Asian LNG prices have surged by around 85% since the onset of the conflict, at one stage exceeding even the peaks seen during the 2022 global energy crisis. In some cases, the increase has been even more dramatic with broader estimates suggesting that spot LNG prices in Asia have risen by more than 140% in places following disruptions to Qatari supply.

The knock-on effects are being felt across Southeast Asian economies. Governments from Thailand to the Philippines have introduced wide ranging conservation measures such as remote work policies, reduced operating hours and in some cases, fuel rationing. In the Philippines, oil reserves have fallen to roughly 45 days of supply according to local reports, while hundreds of petrol stations have shut amid tightening availability. Airlines across Asia have cut routes, and industrial users are curbing output as rising diesel and jet fuel costs cut into profits.

The surge in global oil benchmarks has already filtered into domestic fuel markets, pushing up the cost of gasoline and diesel in most countries across the region. In import-dependent economies, this has then translated into broader inflationary pressures, particularly in the transportation and food sectors with fertiliser costs which are linked to both natural gas and oil, also increasing. This in turn is threatening agricultural output in high population countries such as Vietnam and Indonesia.

Faced with these pressures, most Southeast Asian governments have adopted a three-pronged response of diversification coupled to substitution and intervention.

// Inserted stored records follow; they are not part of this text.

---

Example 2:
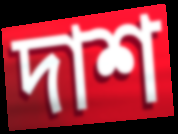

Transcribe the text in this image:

দাশ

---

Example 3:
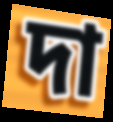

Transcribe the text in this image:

দা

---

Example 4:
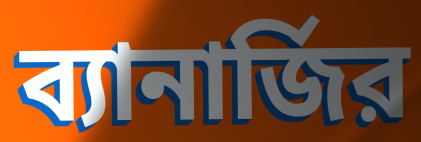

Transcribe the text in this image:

ব্যানার্জির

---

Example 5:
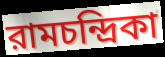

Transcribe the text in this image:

রামচন্দ্রিকা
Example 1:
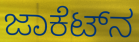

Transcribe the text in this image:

ಜಾಕೆಟ್‌ನ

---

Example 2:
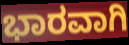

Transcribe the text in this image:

Diversification has been the most immediate lever, with Middle Eastern supplies constrained as Southeast Asian countries have en-masse turned to alternative sources, notably the Atlantic Basin. Imports of Brazilian fuel oil more than doubled to over 1mn tonnes in March which is helping to ease some shortages in trading and bunkering hubs such as Singapore and Malaysia. Indonesia too has sought to diversify crude imports, reaching out to Africa and the US.

Substitution, however, has been more controversial. In looking for readily available power sources as the warmer summer months approach, a number of Asian economies, including several in Southeast Asia, as well as those in Northeast and South Asia, have switched back to coal-fired generation to help offset LNG shortages. While effective in the short term, this shift risks undermining long-standing climate commitments. Crucially, it also reflects the limited flexibility of energy systems that have for so long been working to go green but still remain heavily dependent on imported fuels.

Intervention meanwhile, has taken the form of subsidies and price caps, with governments attempting to shield consumers from the full impact of rising gasoline and diesel prices. In some countries though, fiscal constraints are already seen as limiting the sustainability of such measures.

The scale of the disruption on global power supply, described by the International Energy Agency in recent days as the most severe energy problem in history, means that even aggressive policy responses can only partially offset the shock, however. As a result, industrial activity in the region and elsewhere around the world is already being curtailed. Financial markets have reacted sharply, with regional equities shedding billions in value and yo-yoing each time Donald Trump makes a speech or looks to be approaching a deal under which the fighting will cease and the Strait will reopen.

To this end, the broader economic implications are significant. Analysts have already estimated that the energy shock could shave up to 1.3% off growth in developing Asia.

Yet the crisis may also prove catalytic as the disruption has exposed the risks of over-reliance on a single geographic supply corridor and is likely to accelerate efforts to diversify energy sources regardless of when the war ends.

Investment in renewables will rise as regional power grids and domestic energy infrastructure investment gains momentum. But this all takes time.

For now, Southeast Asia remains in reactive mode. The combination of LNG and oil shortages coupled to rising gasoline and diesel prices is testing both economic resilience and policy flexibility everywhere. If and when Southeast Asia emerges more secure power-wise depends on how quickly it can shift the current power crisis into adaptation then longer-lasting change.